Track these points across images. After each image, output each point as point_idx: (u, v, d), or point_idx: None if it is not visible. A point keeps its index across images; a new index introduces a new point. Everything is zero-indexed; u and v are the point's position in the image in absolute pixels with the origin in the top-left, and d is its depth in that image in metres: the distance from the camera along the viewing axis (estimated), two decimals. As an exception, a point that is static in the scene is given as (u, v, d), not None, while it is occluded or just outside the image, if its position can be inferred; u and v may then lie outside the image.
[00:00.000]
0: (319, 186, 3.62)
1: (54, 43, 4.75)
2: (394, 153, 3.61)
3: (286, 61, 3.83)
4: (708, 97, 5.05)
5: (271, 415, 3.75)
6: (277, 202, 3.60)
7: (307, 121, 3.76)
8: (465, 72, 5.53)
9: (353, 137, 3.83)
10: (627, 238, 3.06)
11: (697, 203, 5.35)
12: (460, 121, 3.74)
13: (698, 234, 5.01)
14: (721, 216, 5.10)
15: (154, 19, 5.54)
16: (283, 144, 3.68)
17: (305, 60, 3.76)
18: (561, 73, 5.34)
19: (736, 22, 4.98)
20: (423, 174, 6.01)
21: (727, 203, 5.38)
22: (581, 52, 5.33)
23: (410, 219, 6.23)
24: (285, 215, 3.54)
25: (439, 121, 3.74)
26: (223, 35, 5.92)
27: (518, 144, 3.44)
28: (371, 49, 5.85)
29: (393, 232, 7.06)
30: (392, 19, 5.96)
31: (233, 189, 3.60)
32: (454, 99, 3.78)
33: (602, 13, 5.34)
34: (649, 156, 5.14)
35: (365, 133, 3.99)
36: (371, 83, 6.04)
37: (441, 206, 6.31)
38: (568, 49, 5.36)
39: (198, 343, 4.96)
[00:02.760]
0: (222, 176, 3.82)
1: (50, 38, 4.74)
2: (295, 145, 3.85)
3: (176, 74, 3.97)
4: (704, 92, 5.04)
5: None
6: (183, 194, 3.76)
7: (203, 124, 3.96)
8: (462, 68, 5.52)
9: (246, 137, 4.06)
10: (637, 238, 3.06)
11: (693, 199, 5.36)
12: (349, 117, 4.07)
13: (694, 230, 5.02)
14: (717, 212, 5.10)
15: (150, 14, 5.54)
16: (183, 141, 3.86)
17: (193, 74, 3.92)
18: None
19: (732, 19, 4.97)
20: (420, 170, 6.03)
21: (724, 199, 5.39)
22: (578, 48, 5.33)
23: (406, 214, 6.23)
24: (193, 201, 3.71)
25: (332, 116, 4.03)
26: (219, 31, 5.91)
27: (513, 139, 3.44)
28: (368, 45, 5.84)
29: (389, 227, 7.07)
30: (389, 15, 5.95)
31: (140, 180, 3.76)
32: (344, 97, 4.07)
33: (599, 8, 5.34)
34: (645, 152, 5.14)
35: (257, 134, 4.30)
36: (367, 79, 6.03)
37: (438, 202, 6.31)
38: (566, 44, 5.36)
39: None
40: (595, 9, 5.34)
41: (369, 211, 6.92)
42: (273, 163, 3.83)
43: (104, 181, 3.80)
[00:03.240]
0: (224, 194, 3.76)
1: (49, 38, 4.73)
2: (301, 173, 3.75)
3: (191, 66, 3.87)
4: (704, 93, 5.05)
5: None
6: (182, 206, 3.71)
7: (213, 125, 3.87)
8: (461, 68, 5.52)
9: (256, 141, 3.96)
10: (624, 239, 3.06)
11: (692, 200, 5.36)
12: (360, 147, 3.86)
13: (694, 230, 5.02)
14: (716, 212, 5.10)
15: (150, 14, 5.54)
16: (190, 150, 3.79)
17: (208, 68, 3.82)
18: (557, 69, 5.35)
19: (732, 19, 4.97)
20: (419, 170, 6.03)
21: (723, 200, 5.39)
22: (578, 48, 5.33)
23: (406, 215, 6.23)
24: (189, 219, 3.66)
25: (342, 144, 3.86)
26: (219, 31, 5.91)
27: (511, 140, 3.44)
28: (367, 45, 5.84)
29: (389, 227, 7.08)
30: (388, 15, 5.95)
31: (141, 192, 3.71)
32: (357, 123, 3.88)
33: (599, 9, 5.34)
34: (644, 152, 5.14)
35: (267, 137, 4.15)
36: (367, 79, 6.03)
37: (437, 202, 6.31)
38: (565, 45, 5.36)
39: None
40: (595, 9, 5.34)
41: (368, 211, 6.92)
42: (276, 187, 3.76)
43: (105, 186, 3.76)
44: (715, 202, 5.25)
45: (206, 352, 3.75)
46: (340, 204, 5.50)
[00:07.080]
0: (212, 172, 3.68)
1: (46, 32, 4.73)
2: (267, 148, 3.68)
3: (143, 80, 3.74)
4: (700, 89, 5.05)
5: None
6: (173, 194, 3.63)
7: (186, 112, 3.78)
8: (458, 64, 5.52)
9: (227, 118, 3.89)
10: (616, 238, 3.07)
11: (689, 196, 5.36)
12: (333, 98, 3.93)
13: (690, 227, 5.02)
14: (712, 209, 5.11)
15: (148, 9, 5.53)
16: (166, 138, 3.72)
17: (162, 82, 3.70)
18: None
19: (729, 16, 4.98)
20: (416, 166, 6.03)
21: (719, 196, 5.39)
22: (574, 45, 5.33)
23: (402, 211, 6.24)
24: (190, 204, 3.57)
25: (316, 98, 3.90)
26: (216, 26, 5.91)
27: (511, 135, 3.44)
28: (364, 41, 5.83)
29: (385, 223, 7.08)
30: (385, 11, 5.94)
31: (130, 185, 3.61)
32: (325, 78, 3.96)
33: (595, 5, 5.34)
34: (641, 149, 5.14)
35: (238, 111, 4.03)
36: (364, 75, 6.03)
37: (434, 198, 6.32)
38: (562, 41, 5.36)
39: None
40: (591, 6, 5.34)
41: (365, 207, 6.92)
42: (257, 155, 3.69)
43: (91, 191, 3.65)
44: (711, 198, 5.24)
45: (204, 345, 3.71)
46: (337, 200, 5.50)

----

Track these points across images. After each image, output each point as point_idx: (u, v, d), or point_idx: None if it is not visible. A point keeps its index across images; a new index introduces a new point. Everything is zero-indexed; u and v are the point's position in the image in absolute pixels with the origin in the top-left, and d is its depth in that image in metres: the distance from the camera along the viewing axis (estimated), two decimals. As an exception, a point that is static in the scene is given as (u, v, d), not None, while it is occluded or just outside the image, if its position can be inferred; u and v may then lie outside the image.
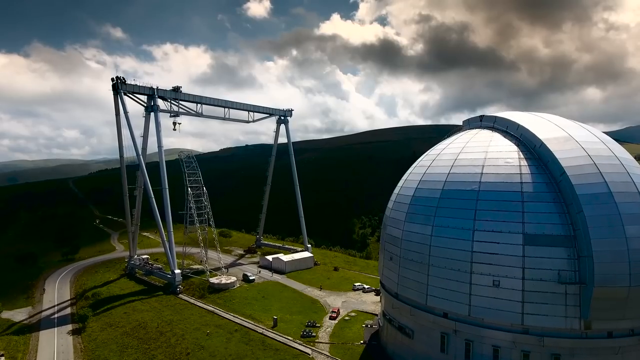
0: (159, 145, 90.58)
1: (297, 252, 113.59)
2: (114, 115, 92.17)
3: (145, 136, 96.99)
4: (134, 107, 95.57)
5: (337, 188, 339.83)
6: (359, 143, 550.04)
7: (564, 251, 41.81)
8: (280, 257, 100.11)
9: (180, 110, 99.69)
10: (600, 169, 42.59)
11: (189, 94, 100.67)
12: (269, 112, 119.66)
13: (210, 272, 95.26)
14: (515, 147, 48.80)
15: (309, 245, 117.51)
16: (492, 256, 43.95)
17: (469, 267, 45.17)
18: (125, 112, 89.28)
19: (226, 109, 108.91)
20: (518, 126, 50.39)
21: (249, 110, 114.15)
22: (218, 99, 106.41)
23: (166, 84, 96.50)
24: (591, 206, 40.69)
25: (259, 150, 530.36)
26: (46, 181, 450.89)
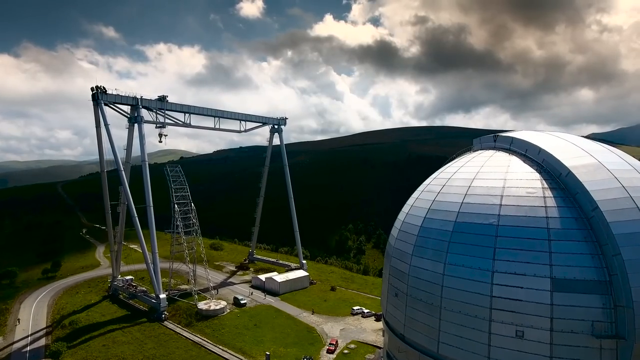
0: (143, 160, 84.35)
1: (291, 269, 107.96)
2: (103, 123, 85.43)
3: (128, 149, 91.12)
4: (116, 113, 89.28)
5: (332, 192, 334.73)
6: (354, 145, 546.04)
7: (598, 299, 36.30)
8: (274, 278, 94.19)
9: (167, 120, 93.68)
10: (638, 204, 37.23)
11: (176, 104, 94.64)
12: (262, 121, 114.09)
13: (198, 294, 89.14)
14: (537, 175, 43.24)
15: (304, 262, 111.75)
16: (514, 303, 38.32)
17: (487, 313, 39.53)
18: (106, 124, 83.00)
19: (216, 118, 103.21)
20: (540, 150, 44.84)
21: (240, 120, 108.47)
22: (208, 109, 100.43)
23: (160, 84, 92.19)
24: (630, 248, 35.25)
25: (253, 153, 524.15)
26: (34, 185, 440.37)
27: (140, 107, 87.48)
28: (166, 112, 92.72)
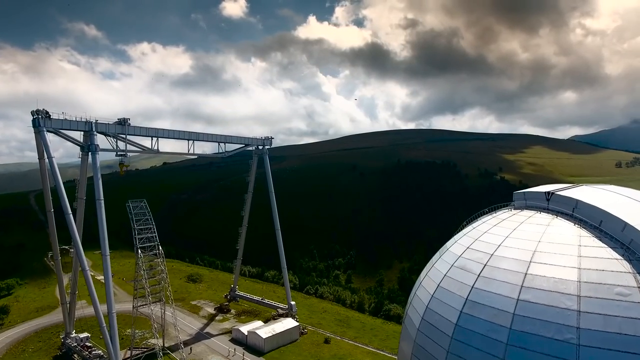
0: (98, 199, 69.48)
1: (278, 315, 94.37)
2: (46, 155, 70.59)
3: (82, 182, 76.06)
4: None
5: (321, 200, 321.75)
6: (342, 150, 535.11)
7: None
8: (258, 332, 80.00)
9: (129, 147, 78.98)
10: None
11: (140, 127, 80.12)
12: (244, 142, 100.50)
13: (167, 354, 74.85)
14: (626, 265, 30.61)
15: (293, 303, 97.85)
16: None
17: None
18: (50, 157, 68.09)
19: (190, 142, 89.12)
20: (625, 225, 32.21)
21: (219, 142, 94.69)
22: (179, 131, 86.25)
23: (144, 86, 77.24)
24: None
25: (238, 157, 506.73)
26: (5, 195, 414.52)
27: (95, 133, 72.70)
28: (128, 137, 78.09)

----

All that belongs in the answer is the run of lines above from the line containing "1: (54, 43, 4.75)" through the line containing "12: (460, 121, 3.74)", exactly as written.

ANSWER FOR THE TASK:
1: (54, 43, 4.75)
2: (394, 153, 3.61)
3: (286, 61, 3.83)
4: (708, 97, 5.05)
5: (271, 415, 3.75)
6: (277, 202, 3.60)
7: (307, 121, 3.76)
8: (465, 72, 5.53)
9: (353, 137, 3.83)
10: (627, 238, 3.06)
11: (697, 203, 5.35)
12: (460, 121, 3.74)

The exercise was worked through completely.